Directions:
No pictures belong in the copy, but every line of the material below must be reproduced exactly.

Provided records section start

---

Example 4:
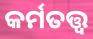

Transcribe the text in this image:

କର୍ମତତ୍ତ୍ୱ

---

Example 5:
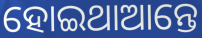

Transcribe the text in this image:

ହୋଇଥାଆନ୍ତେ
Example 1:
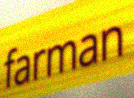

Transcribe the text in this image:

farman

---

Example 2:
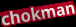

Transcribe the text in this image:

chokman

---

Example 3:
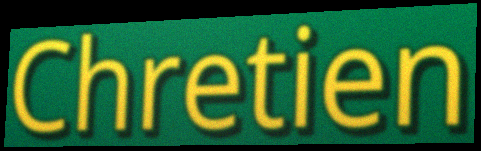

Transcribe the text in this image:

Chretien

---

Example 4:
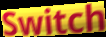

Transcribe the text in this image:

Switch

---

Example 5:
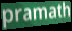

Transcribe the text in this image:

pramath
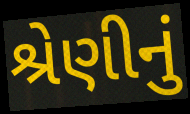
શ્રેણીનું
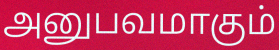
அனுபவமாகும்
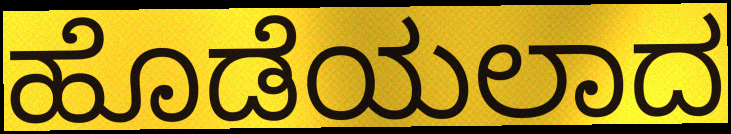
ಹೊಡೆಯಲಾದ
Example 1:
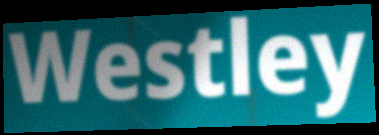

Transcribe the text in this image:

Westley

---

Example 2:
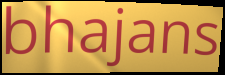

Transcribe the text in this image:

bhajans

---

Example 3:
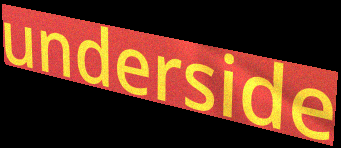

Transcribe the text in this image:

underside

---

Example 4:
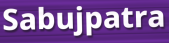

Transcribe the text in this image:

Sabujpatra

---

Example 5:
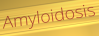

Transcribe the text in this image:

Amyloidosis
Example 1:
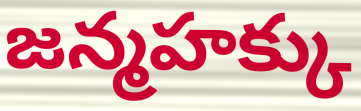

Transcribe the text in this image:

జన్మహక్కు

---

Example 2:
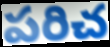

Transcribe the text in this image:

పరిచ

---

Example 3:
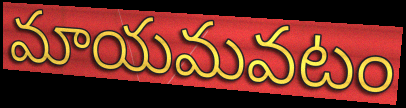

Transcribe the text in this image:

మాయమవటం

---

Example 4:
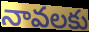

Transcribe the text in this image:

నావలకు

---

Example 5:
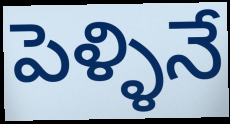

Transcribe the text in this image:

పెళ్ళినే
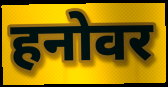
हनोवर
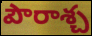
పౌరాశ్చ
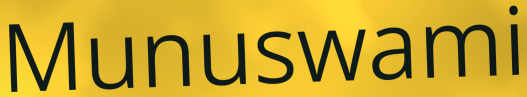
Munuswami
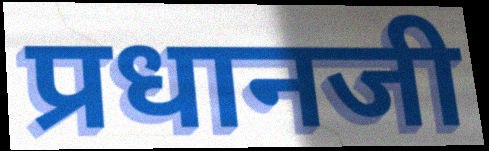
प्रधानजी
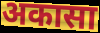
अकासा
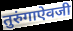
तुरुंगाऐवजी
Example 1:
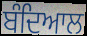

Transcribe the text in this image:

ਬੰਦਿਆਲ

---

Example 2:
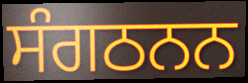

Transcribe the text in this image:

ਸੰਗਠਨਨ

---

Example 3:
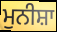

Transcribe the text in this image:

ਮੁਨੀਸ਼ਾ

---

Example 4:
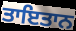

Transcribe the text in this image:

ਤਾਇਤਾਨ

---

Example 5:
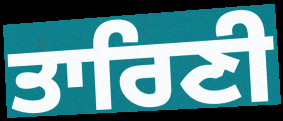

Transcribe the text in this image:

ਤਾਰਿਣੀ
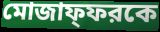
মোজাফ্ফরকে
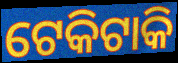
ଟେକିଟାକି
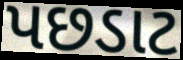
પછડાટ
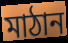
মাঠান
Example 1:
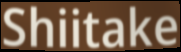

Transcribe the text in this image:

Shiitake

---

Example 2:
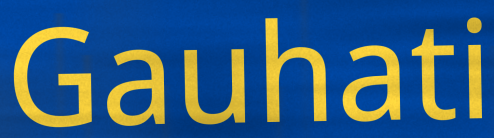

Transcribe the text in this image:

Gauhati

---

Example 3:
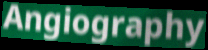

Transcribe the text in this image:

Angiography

Provided records section end

Answer below:
---

Example 4:

Transcribe the text in this image:

କର୍ମତତ୍ତ୍ୱ

---

Example 5:

Transcribe the text in this image:

ହୋଇଥାଆନ୍ତେ
Example 1:

Transcribe the text in this image:

farman

---

Example 2:

Transcribe the text in this image:

chokman

---

Example 3:

Transcribe the text in this image:

Chretien

---

Example 4:

Transcribe the text in this image:

Switch

---

Example 5:

Transcribe the text in this image:

pramath
શ્રેણીનું
அனுபவமாகும்
ಹೊಡೆಯಲಾದ
Example 1:

Transcribe the text in this image:

Westley

---

Example 2:

Transcribe the text in this image:

bhajans

---

Example 3:

Transcribe the text in this image:

underside

---

Example 4:

Transcribe the text in this image:

Sabujpatra

---

Example 5:

Transcribe the text in this image:

Amyloidosis
Example 1:

Transcribe the text in this image:

జన్మహక్కు

---

Example 2:

Transcribe the text in this image:

పరిచ

---

Example 3:

Transcribe the text in this image:

మాయమవటం

---

Example 4:

Transcribe the text in this image:

నావలకు

---

Example 5:

Transcribe the text in this image:

పెళ్ళినే
हनोवर
పౌరాశ్చ
Munuswami
प्रधानजी
अकासा
तुरुंगाऐवजी
Example 1:

Transcribe the text in this image:

ਬੰਦਿਆਲ

---

Example 2:

Transcribe the text in this image:

ਸੰਗਠਨਨ

---

Example 3:

Transcribe the text in this image:

ਮੁਨੀਸ਼ਾ

---

Example 4:

Transcribe the text in this image:

ਤਾਇਤਾਨ

---

Example 5:

Transcribe the text in this image:

ਤਾਰਿਣੀ
মোজাফ্ফরকে
ଟେକିଟାକି
પછડાટ
মাঠান
Example 1:

Transcribe the text in this image:

Shiitake

---

Example 2:

Transcribe the text in this image:

Gauhati

---

Example 3:

Transcribe the text in this image:

Angiography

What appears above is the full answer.